"What a kid I got. I told him about the birds and the bees, and he told me about the butcher and my wife." —Rodney Dangerfield
Everyone who cringed when Dr. Ruth Westheimer would describe sexy things you could do in the bedroom (and elsewhere), please raise your hand. Yep, we're with you. The idea of new techniques, new roles, or new underwear as the cure for decreased interest or potential infidelity tends to turn folks off—particularly when the good doctor with the odd accent is explaining it in lurid detail.
Yet Dr. Ruth's advice held great truths, in regard to not only sexual relationships but also brand loyalty: "Ven he seems to be less interested, do something crazy. Ask him vhat he vants and then give it to him. If you don't, someone else vill."
We'll concede that marketers outside of Victoria's Secret don't usually introduce new products in this way. But many do think of new product development as sexy. And so do your customers. In fact, so many similarities exist that we're going to have trouble writing this article without double entendres.
All too often, relationships degenerate into a means for merely handling problems as they happen. And you do have to do that. But how much better would it be if you resolved all problems with a smile—and also actually gave customers something they wanted (sometimes before they even knew they wanted it)?
This may qualify as the ultimate form of providing service, and that, of course, is what introducing a successful new product does. You satisfy (an often inchoate) customer need. That benefits you as well as them, since it gives you a greater share of your customers' hearts and wallets.
Almost all your customers are cheating on you. They are not giving you all of their attention. Their eyes, like their wallets, are wandering. They are spending at least part of their budget on someone else, purchasing a certain percentage of their needs from your competitors. If they can't get what they want from you, they will find it elsewhere.
New products have sex appeal. They allow you to get a greater share of your customers' attention. That is a very good thing for two reasons.
First, your sales and earnings increase. Customers are buying more from you. Second, if they are getting more from you, they are getting less from your competition. The result: You're more satisfied, and your competitors are less satisfied. That means your market share is increasing.
So, by offering sexy new things, you give your customers less of a reason to "cheat," because you offer them the opportunity to get what they are looking for from you. You gain more loyalty this way. And you get more frequency of, uh, purchase.
And that is no small point.
Everybody's customer base is in a steady state of decline. It's like skin cells. Left to its own devices, your skin would slowly—but relentlessly—wither away and die, because you lose skin cells every day. Sadly, we would grow wrinkled and less attractive. If not for the constant regeneration of skin cells programmed into our DNA, this would happen much more quickly. Yikes!
It is the same with marketing. Left to their own devices, all brands would eventually die off, because our products and services are steadily losing customer appeal every day.

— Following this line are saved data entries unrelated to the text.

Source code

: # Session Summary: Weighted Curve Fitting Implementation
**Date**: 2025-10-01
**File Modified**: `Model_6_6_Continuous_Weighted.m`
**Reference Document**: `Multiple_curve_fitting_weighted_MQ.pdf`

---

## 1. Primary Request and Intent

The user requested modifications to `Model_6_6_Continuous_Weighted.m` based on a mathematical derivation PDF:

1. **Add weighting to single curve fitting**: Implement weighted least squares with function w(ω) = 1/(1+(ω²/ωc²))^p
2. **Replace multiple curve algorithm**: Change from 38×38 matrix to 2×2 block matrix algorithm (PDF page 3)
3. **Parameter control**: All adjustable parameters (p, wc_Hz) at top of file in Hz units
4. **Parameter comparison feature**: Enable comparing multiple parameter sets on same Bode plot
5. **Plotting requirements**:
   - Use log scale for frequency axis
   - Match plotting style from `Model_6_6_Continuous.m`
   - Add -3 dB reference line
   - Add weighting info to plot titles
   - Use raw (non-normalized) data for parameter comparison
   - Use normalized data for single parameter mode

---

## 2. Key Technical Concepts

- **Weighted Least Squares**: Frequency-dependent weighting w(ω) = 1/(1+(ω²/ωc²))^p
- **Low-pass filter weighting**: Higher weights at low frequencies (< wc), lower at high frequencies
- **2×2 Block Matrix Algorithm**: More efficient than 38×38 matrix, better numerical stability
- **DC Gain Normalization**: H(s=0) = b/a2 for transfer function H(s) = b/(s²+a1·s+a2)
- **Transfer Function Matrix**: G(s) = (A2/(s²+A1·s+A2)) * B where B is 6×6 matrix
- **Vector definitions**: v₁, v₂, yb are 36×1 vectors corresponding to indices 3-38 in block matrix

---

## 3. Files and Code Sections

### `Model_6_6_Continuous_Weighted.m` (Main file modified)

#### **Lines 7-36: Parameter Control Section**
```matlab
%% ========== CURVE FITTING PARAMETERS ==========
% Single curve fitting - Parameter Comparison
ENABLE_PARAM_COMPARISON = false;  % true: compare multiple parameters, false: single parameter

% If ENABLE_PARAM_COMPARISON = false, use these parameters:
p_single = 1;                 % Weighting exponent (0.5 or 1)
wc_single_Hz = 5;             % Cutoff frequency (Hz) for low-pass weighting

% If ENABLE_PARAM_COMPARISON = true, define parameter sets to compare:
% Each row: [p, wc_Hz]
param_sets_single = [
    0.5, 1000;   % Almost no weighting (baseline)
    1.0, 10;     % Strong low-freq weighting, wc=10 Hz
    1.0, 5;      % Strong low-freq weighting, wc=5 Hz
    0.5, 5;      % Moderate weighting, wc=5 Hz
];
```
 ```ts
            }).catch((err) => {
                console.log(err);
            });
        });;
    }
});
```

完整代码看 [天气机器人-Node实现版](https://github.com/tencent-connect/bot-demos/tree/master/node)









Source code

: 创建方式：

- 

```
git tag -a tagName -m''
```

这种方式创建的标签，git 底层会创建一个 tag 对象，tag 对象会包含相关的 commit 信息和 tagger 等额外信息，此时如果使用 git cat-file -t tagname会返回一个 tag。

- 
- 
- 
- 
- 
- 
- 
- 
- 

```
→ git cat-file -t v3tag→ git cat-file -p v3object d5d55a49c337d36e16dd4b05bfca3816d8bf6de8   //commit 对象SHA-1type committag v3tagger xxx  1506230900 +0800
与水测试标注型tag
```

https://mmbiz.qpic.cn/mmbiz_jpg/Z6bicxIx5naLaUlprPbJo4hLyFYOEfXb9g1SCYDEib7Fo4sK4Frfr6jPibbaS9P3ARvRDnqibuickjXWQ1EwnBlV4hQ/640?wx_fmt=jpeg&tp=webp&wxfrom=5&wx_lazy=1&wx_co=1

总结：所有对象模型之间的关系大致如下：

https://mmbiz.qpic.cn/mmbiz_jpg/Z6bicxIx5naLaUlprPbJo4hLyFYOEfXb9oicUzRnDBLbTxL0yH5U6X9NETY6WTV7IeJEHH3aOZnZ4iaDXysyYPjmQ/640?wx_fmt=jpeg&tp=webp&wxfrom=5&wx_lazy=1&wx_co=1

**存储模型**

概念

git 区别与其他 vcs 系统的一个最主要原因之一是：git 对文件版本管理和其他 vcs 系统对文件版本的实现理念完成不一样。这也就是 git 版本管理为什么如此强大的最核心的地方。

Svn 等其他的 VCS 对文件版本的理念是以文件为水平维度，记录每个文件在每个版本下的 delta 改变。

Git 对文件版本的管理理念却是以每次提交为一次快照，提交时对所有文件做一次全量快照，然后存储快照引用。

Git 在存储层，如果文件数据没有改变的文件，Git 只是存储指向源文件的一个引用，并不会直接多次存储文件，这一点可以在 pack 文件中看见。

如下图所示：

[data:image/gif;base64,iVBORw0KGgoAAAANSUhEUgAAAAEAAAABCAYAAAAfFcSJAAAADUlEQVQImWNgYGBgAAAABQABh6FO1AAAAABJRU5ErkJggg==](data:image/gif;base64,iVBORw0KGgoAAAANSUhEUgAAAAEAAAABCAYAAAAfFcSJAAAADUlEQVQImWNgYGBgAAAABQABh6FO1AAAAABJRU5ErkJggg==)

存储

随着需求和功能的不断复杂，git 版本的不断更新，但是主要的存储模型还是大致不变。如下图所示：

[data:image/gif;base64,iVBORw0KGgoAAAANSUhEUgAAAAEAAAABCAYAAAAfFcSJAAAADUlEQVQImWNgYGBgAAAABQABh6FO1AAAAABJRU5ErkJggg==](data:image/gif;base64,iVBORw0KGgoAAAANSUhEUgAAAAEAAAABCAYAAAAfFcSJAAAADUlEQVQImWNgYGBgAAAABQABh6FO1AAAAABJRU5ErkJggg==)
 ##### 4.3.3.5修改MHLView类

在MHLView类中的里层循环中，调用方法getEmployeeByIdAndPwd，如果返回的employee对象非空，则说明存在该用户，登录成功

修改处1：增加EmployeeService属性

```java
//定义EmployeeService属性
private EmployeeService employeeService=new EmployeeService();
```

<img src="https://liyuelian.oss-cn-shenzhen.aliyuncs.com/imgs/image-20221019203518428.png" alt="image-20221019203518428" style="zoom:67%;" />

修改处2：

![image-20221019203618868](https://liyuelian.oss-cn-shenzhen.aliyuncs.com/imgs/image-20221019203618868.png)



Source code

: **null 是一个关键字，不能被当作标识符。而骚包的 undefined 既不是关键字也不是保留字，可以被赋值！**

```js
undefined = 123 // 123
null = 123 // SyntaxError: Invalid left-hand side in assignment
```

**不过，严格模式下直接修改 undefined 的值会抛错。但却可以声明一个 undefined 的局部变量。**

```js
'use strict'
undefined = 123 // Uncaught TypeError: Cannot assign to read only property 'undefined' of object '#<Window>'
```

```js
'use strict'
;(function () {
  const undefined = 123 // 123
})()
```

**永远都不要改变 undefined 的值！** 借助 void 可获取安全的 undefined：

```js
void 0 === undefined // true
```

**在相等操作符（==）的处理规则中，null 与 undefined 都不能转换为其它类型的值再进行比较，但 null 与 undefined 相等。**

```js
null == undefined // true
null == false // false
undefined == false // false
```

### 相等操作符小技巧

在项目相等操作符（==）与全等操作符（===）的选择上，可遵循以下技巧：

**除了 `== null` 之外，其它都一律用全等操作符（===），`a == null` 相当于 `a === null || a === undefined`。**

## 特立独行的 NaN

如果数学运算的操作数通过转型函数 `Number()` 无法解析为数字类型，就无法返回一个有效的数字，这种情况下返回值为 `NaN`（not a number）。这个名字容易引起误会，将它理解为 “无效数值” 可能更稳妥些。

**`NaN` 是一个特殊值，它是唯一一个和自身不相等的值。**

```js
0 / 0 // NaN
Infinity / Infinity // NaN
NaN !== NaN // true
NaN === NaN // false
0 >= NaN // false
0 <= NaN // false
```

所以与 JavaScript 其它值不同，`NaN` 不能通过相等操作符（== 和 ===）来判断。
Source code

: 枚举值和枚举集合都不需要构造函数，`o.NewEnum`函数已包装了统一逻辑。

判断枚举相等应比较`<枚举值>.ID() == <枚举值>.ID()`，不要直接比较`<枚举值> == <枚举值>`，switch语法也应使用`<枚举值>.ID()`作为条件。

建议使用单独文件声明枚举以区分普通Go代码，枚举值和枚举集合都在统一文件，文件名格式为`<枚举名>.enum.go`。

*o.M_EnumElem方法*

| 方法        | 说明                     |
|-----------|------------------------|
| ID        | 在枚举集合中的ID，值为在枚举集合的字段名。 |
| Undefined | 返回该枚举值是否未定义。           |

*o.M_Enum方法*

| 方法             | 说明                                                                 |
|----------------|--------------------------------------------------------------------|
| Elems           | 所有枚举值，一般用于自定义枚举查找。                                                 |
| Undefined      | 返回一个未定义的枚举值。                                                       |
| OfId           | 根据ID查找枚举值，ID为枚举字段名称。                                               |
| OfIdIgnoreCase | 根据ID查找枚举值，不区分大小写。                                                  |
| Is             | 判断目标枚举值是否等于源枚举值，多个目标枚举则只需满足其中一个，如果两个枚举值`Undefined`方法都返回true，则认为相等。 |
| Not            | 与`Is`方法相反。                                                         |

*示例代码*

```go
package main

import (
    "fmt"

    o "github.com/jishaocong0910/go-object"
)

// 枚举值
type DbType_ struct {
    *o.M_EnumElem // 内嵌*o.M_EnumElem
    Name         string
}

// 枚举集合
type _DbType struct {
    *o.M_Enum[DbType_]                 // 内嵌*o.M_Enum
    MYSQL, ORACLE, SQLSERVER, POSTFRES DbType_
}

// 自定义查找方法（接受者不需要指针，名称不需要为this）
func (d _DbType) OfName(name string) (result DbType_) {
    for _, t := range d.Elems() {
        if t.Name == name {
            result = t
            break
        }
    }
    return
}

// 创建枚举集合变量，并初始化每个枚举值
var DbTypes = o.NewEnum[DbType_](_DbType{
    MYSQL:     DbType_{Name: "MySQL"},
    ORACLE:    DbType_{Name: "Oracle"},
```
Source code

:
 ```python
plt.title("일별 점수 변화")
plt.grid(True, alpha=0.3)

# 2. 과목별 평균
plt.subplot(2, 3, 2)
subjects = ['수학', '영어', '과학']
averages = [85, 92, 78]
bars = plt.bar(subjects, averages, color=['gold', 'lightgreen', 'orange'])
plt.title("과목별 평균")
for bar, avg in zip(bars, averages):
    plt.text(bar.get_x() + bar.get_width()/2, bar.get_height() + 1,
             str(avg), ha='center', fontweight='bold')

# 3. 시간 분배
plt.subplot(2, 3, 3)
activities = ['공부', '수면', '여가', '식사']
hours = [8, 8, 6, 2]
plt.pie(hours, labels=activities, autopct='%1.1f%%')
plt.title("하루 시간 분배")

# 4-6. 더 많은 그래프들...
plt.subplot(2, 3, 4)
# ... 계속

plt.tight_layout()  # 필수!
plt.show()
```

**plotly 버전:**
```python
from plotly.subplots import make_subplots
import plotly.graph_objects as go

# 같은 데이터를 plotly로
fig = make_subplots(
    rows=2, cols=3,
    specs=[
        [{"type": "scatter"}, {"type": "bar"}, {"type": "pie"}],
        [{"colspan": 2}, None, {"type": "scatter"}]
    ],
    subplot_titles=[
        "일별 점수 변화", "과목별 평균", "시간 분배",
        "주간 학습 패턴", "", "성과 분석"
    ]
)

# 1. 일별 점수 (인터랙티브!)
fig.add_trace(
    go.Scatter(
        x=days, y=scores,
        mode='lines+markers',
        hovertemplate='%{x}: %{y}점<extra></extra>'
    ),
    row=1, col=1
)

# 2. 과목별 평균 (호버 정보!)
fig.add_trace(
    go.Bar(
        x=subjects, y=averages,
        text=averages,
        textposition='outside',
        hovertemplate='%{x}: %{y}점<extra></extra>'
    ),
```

The reasons:
The customers literally die;
A certain number of them are going to grow dissatisfied with what we are offering them, either because our quality diminishes or their needs change. (They started using our product in their 20s, before having kids and worrying about their weight. Now they have matured and our product no longer seems very relevant, so they go searching for something else.);
They grow bored;
They turn their attention to another brand that promises to meet their needs better.
So at the very least, you need to introduce new products successfully in order to replace the customers you are going to lose as a matter of course due to death, lack of interest, or the allure of other products.
Innovate Against Decline
Here's the point: If you can innovate—be it by improving your customers' existing experience or coming up with a new one—you can slow, if not eliminate altogether, the natural attrition that occurs as your customers' needs change over time. You can keep them from having to go someplace else.
You are a great partner indeed.
Back to Dr. Ruth. The most charming thing about her is that she talked openly about the stuff that for years had remained taboo. She made it O.K. to try new things and often insisted that a good relationship meant listening for (and she didn't put it this way but we will) your customer's needs and then delivering on those needs passionately and creatively. She made the point that just doing what was expected and what everyone else was doing added up to a recipe for relationship disaster.
We think Dr. Ruth would make a great chief innovation officer.